Jerrit was one of over 100 students from Robinson who went to Capitol Hill on Thursday, Dec. 4, to lobby Congress on hepatitis C research and education.

The students were pushing for two bills in particular, S. 1143, The Hepatitis C Epidemic Control and Prevention Act, and H.R. 3539, The Wilson-Towns Hepatitis C Epidemic Control and Prevention Act. Both bills would appropriate $90 million toward research and education of the mysterious virus.

"A lot of congressmen don't know about this," said Robinson senior Hope Hudock of Fairfax.

An estimated 3.9 million individuals in the United States have been infected with the hepatitis C virus, according to the Centers for Disease Control. By conservative estimates, another 35,000 individuals acquire the virus every year without knowing it.

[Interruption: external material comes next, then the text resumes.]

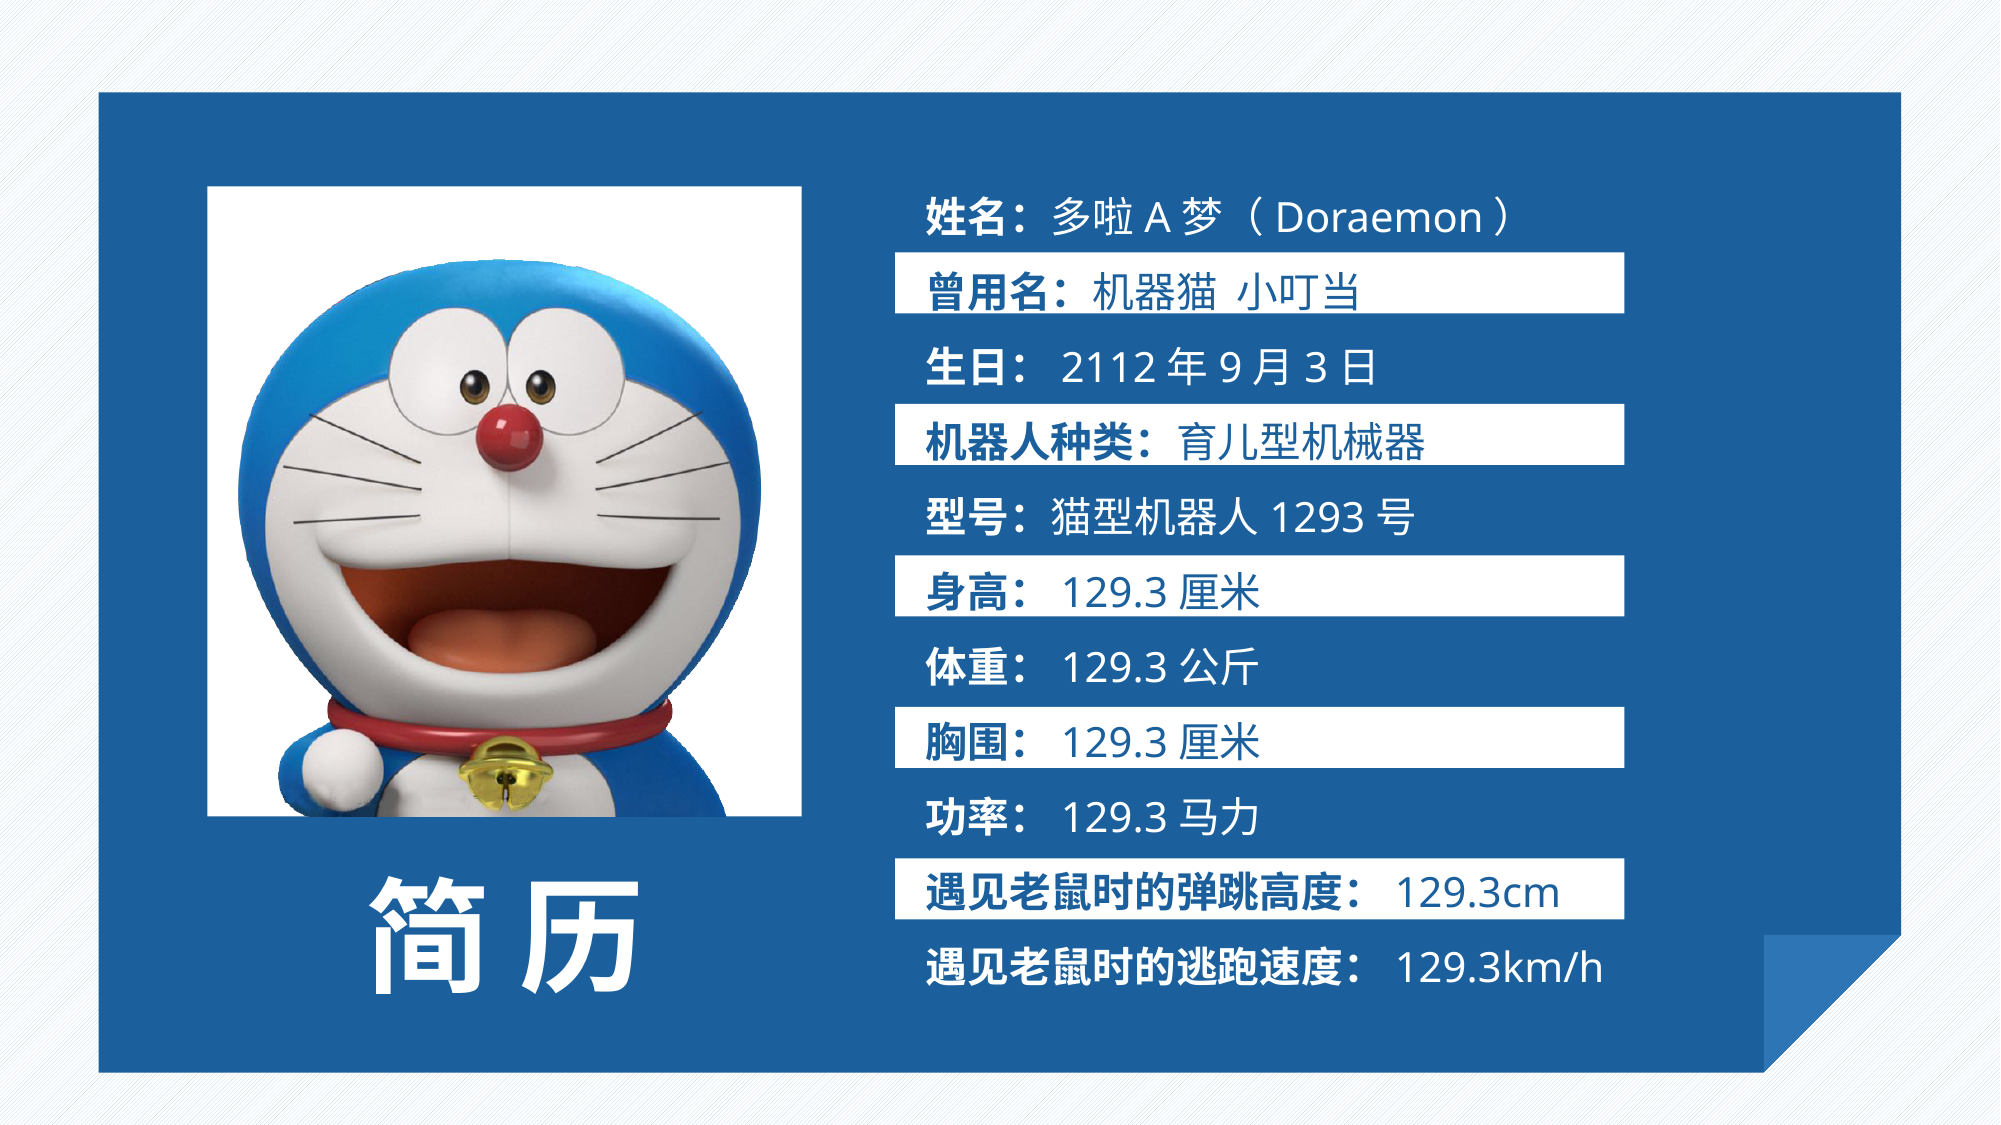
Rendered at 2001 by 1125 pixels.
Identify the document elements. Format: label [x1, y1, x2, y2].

text_box [98, 92, 1902, 1073]
picture [223, 186, 767, 817]
text_box [895, 252, 1625, 920]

The virus attacks the liver and the immune system, making the victim vulnerable to other infections. No cure or vaccine exists for the blood-borne virus, which can live for up to 14 days outside the body.

Students with Robinson's marketing club DECA pursued the cause because one DECA member, junior Erika Stein of Clifton, has a parent with the virus.

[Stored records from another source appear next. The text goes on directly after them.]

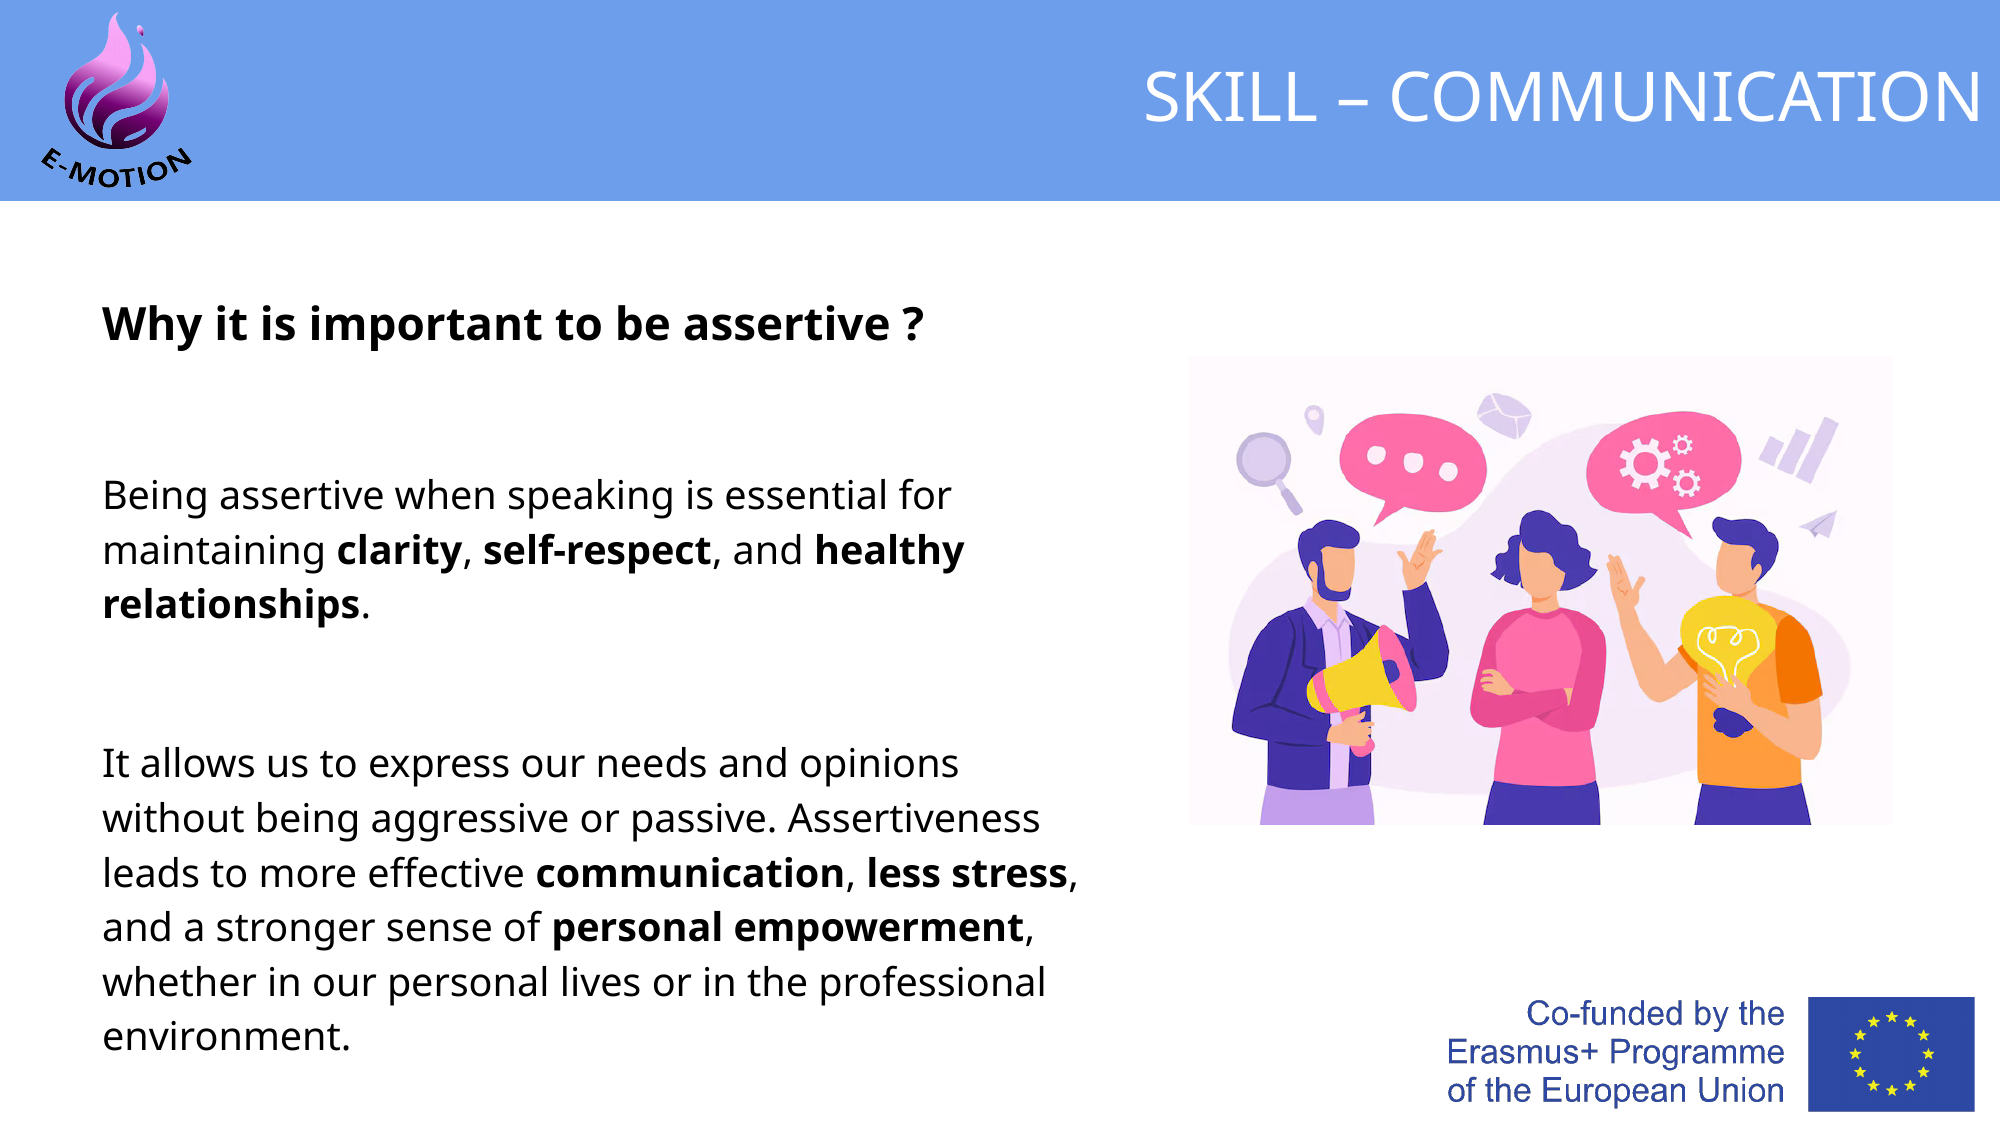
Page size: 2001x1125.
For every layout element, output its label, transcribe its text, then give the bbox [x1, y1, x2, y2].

text_box Why it is important to be assertive ? Being assertive when speaking is essential for maintaining clarity, self-respect, and healthy relationships. It allows us to express our needs and opinions without being aggressive or passive. Assertiveness leads to more effective communication, less stress, and a stronger sense of personal empowerment, whether in our personal lives or in the professional environment. [87, 279, 1100, 1067]
text_box SKILL – COMMUNICATION [576, 45, 2000, 320]
picture [1396, 995, 1975, 1116]
picture [0, 0, 253, 247]
picture [1189, 356, 1893, 825]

"We're really concerned about how it's affecting our community," said Erika, who was responsible for rallying DECA to make hepatitis C their public relations campaign for the year. Past campaigns by DECA have included coordinating a Social Security reform town hall meeting at George Mason University, lobbying for passage of the Dirty Diamond Bill with Amnesty International, and lobbying for the Ricky Ray Hemophilia Relief Fund Act.

On learning about the disease, students discovered that nearly half of all HIV patients die from hepatitis C, not AIDS. What's worse, they learned that because the virus can live outside of the body for several days, it can be spread through instruments used for manicures, pedicures, body piercings and tattoos. The virus is spread through blood-to-blood contact, and disinfectant agents such as alcohol and bleach cannot destroy it.

"A lot of people are misinformed and think they have been vaccinated," said senior Gabriela Eljaiek of Fairfax Station, who, with Erika, was one of the campaign's project directors. "Half the people that they estimate have hepatitis C don't know about it."

As a result, the DECA students not only planned to lobby Capitol Hill but also planned to educate the local community, by providing information on the Internet, testing local businesses to see if they practice safe health procedures, and addressing the Fairfax County School Board in January to include information about hepatitis C in health curriculums.

"We can really make a difference," said junior Nick Tatalovich of Clifton right before the group set out to lobby Congress.

"I really don't want to see anything happen to him because of this virus," said Erika of her father.